- _Work to complete_
Please find every line in the entries below that contains the string "order", and copy it.

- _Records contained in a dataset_

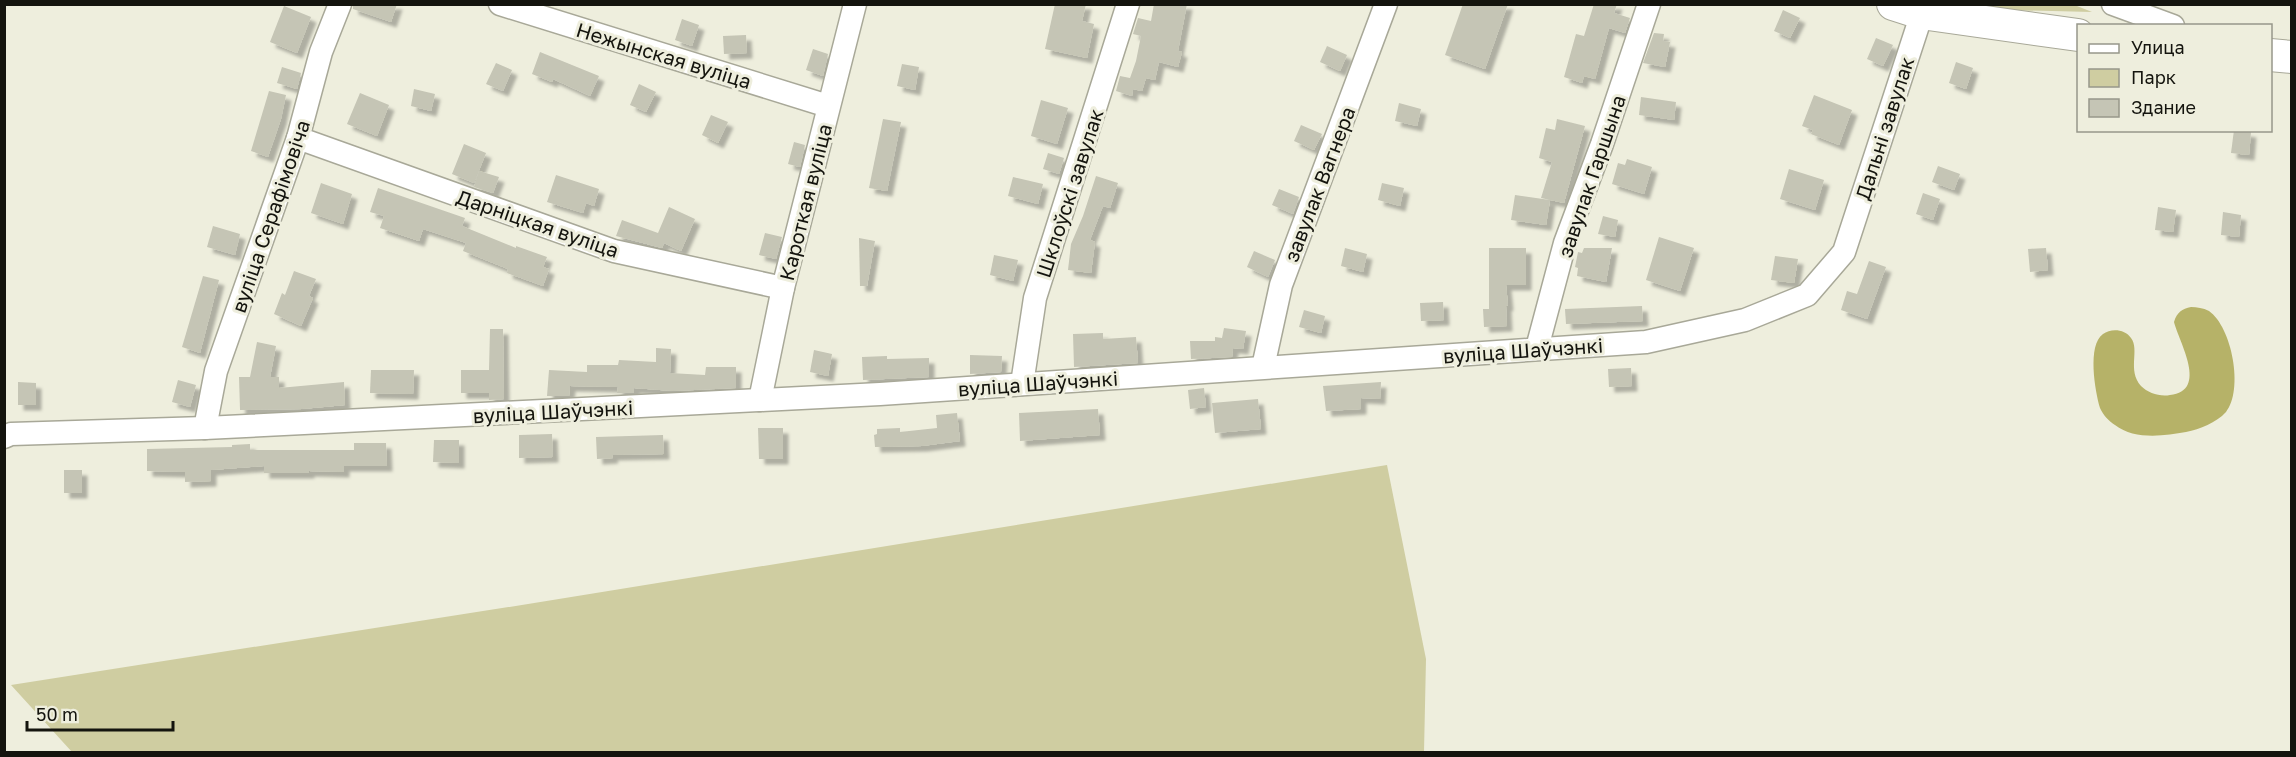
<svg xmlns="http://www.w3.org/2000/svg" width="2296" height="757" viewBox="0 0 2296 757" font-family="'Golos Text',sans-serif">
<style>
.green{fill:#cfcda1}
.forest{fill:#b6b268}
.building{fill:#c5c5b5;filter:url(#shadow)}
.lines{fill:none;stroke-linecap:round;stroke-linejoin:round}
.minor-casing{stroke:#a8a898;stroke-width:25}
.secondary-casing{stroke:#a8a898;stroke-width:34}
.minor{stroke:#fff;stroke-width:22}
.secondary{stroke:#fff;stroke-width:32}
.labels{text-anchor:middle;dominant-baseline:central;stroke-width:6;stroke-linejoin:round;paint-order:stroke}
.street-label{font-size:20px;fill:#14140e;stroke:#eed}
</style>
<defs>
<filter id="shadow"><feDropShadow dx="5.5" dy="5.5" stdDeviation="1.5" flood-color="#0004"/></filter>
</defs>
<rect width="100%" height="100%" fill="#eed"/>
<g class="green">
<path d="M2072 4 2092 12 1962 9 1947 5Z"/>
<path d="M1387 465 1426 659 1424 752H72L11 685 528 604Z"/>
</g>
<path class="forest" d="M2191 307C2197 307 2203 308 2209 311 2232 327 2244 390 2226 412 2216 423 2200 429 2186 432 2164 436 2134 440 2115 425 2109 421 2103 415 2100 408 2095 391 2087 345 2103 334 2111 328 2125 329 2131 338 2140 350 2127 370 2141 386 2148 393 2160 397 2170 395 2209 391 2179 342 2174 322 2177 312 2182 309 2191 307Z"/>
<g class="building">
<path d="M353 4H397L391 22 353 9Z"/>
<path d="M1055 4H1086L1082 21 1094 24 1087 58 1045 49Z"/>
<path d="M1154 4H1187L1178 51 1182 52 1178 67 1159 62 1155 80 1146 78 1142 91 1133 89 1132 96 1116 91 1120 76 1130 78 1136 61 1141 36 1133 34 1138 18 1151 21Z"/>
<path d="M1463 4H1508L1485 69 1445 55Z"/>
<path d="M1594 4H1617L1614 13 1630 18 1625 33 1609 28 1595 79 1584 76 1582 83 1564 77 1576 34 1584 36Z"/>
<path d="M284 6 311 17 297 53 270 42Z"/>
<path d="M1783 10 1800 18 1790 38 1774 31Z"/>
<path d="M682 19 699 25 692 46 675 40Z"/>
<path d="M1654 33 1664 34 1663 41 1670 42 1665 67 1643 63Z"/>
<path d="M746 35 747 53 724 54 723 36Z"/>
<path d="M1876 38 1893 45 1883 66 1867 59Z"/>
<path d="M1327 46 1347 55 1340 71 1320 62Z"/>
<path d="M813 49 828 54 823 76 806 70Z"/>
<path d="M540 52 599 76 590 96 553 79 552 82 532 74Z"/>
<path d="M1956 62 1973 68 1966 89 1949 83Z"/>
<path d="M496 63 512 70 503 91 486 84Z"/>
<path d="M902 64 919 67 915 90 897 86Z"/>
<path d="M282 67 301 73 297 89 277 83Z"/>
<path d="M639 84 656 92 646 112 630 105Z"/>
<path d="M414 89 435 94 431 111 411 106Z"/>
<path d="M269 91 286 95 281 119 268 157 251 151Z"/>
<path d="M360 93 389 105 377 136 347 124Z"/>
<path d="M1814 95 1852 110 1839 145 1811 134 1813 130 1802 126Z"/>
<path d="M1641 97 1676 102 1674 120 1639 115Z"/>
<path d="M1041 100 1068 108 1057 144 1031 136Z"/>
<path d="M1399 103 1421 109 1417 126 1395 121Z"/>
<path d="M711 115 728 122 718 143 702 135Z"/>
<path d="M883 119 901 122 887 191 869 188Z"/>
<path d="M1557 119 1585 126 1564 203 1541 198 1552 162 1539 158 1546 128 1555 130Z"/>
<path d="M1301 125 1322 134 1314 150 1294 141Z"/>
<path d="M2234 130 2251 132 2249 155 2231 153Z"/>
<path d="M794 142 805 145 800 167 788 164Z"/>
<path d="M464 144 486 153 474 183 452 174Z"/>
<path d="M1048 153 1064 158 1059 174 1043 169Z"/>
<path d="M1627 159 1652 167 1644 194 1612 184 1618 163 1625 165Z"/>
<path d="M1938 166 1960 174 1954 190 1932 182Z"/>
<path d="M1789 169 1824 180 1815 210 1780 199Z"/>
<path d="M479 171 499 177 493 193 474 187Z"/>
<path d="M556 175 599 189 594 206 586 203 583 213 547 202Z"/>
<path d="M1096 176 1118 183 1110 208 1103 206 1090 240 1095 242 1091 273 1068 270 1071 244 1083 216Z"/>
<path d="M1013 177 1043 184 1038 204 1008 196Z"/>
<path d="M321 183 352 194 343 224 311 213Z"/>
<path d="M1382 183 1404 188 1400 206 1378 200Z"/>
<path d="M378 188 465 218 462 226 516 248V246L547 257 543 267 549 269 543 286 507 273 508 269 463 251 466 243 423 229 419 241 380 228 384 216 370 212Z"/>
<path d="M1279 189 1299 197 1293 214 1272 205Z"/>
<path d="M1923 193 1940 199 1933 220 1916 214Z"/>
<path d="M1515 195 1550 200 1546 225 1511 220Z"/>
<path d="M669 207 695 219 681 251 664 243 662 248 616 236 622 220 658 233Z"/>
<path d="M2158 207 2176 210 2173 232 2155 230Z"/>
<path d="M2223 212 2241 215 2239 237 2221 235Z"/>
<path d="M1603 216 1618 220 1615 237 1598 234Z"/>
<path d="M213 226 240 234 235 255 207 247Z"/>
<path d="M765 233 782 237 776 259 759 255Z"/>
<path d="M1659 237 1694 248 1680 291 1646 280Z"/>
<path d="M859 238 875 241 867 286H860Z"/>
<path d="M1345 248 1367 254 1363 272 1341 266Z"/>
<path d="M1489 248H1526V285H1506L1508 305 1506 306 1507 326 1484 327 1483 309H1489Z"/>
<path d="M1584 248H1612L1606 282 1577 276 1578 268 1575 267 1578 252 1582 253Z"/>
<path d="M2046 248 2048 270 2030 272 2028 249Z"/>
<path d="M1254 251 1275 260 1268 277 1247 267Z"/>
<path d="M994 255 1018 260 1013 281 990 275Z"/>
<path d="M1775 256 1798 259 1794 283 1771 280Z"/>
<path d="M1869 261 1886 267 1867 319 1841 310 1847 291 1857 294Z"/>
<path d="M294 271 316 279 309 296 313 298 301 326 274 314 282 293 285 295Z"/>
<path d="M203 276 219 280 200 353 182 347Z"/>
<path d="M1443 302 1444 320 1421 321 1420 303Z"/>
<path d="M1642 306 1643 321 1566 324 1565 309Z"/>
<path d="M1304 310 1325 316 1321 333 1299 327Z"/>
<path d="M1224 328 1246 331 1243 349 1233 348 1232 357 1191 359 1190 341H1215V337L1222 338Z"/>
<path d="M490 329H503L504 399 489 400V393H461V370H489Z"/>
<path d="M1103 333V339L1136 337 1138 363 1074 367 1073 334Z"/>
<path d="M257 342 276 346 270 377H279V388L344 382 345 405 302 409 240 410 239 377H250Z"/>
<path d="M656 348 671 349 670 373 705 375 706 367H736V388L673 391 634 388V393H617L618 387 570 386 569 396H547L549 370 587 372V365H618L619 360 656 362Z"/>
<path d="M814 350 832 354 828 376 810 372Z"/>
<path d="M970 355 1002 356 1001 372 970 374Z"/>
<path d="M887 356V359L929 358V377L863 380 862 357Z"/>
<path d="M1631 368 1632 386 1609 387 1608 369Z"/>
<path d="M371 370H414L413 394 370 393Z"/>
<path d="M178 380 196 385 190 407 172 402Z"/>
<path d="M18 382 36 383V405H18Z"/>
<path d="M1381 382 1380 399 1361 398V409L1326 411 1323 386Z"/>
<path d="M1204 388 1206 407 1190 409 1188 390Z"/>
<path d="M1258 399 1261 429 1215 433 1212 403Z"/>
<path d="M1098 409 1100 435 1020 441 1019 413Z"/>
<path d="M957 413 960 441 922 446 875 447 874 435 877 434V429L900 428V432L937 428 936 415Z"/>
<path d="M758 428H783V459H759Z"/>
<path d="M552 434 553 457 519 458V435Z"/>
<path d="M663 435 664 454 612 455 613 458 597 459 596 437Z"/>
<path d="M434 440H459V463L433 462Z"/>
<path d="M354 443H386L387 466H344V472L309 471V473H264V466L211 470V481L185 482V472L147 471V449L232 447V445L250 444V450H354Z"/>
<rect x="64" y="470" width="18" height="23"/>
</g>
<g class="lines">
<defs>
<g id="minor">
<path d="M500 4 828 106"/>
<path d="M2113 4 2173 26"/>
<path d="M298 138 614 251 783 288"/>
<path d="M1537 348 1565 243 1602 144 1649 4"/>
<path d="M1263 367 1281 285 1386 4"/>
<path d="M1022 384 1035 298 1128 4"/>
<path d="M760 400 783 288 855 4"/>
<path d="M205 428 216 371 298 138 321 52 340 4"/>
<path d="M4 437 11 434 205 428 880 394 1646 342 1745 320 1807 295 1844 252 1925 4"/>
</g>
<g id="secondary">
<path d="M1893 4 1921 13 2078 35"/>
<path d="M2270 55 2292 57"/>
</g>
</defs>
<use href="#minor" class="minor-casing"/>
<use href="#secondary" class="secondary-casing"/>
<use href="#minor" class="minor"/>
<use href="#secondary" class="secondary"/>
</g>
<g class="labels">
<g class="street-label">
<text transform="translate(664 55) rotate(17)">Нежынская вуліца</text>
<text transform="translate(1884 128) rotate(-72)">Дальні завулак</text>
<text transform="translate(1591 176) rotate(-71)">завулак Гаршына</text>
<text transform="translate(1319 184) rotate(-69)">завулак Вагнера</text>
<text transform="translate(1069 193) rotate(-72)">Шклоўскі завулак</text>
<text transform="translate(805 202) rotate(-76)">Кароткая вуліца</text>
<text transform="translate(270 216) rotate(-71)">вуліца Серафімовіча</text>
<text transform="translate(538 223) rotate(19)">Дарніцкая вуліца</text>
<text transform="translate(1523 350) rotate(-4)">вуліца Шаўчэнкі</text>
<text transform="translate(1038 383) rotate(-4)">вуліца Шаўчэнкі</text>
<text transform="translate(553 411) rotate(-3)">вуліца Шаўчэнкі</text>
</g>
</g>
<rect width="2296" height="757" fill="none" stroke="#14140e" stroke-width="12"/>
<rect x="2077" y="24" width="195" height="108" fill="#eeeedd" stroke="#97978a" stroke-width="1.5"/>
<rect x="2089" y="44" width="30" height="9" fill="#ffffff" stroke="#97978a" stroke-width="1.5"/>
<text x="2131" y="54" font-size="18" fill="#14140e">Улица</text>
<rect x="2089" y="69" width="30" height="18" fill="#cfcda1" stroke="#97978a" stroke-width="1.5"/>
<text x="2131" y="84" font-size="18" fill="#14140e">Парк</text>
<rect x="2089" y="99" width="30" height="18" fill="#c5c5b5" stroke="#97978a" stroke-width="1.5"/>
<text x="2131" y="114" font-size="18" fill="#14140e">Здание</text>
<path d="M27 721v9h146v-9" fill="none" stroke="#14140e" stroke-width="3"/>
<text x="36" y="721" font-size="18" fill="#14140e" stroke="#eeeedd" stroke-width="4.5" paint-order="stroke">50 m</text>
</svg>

- _Answer_
.labels{text-anchor:middle;dominant-baseline:central;stroke-width:6;stroke-linejoin:round;paint-order:stroke}
<text x="36" y="721" font-size="18" fill="#14140e" stroke="#eeeedd" stroke-width="4.5" paint-order="stroke">50 m</text>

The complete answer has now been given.